BEGIN Information shown

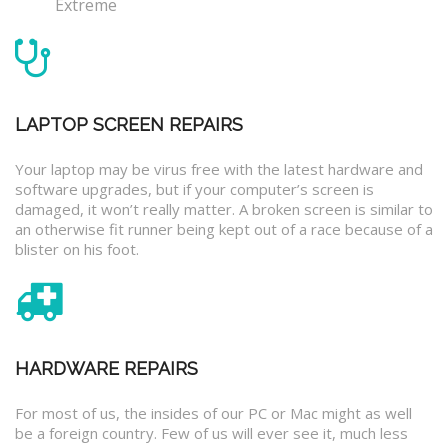
Extreme
LAPTOP SCREEN REPAIRS
Your laptop may be virus free with the latest hardware and
software upgrades, but if your computer’s screen is
damaged, it won’t really matter. A broken screen is similar to
an otherwise fit runner being kept out of a race because of a
blister on his foot.
HARDWARE REPAIRS
For most of us, the insides of our PC or Mac might as well
be a foreign country. Few of us will ever see it, much less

END Information shown

[What to produce] From the records given above, copy all lines containing "REPAIRS".

[Solution to the exercise]
LAPTOP SCREEN REPAIRS
HARDWARE REPAIRS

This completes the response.